Dans le cadre de la Loi d'Orientation des Mobilités (LOM), il est envisagé de donner la possibilité aux présidents de Conseil Départemental, aux maires ou présidents d'intercommunalités, de déroger au 80 km/h et remonter la limitation de vitesse à 90 km/h.
Les routes bidirectionnelles sont les plus dangereuses
Les routes bidirectionnelles hors agglomération, sur lesquelles a été abaissée la limitation de vitesse au 1er juillet 2018, sont des routes qui enregistrent une grande partie des accidents graves. Elles concentrent 55% de la mortalité routière. Elles ne sont pas équipées des éléments de sécurité propres aux autoroutes ou aux 2x2 voies (séparation des deux sens de circulation, bande d'arrêt d'urgence, carrefours dénivelés ...) permettant à un trafic de transit de pratiquer des vitesses élevées.
Le comité des experts lors de son mandat précédent a recommandé l'abaissement de la limitation de vitesse à 80 km/h sur l'ensemble des routes bidirectionnelles dans son rapport Recommandations pour diviser par 2 le nombre de décès ou de personnes blessées d’ici 2020.
En effet, les routes qui voient le plus d'accidents graves ne sont pas celles qui sont les plus dangereuses : lorsque le conducteur circule sur une petite route de montagne avec des virages, il ralentit, et sera beaucoup moins susceptible d'avoir un accident grave. Au contraire, lorsqu'il est sur une route bien dégagée, confortable, il va accélérer ; le nombre de véhicules empruntant ces routes est pour sa part très important. Aussi il est beaucoup plus probable que les accidents graves se produisent sur ces "belles routes". L'étude de l'accidentalité du réseau bidirectionnel dans les 100 départements de France a confirmé que dans chaque département, les routes principales représentent une part plus importante des morts hors agglomération que leur part de linéaire. En moyenne, lorsque le réseau principal représente 10% des routes bidirectionnelles d'un département, il concentre 38% des morts ; lorsque le réseau principal représente 20% des routes bidirectionnelles d'un département, il concentre 55% des morts.

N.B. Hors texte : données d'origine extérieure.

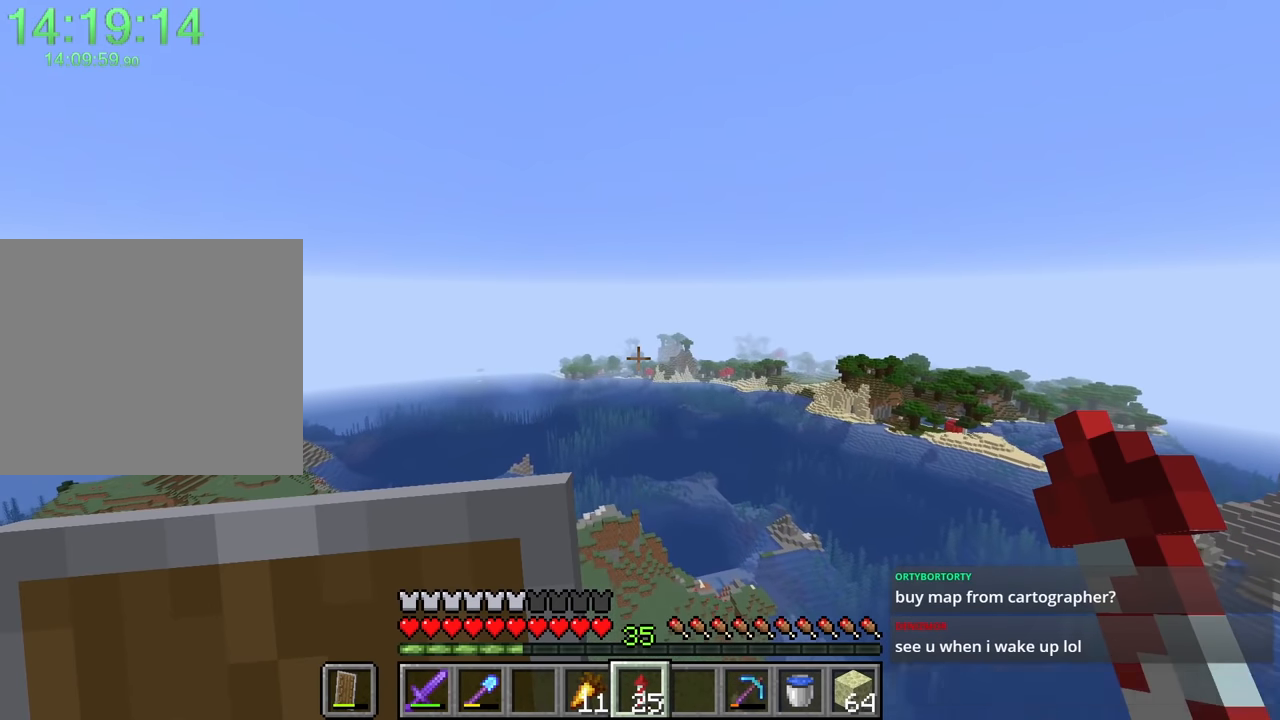
{"keys": ["shift", "space", "w"], "mouse": [], "events": []}
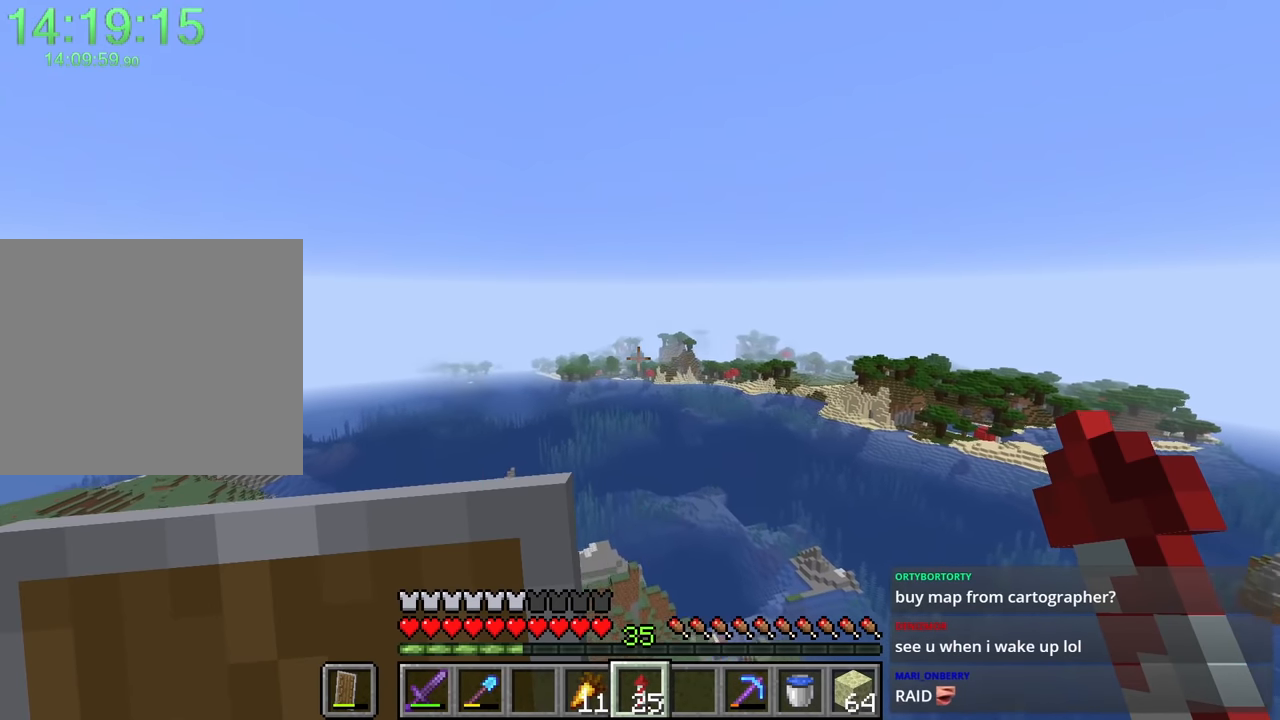
{"keys": ["shift", "space", "w"], "mouse": [], "events": []}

Consultez la part des morts sur les routes principales de votre département.
Avec un tel constat, quelles routes remettre à 90 km/h ?
Une fois la LOM promulguée, avant de prendre l'arrêté dérogeant à la limitation de vitesse à 80 km/h, les autorités de police de la circulation vont présenter leur projet en Commission départementale de sécurité routière (CDSR). Les CDSR, présidées par le Préfet, comportent des représentants de l'Etat, des collectivités locales, et des associations d'usagers. D'après les articles R. 411-10 à R. 411-12 du code de la route, elles doivent notamment veiller à « l’harmonisation des limitations de vitesse des véhicules sur les voies ouvertes à la circulation publique ».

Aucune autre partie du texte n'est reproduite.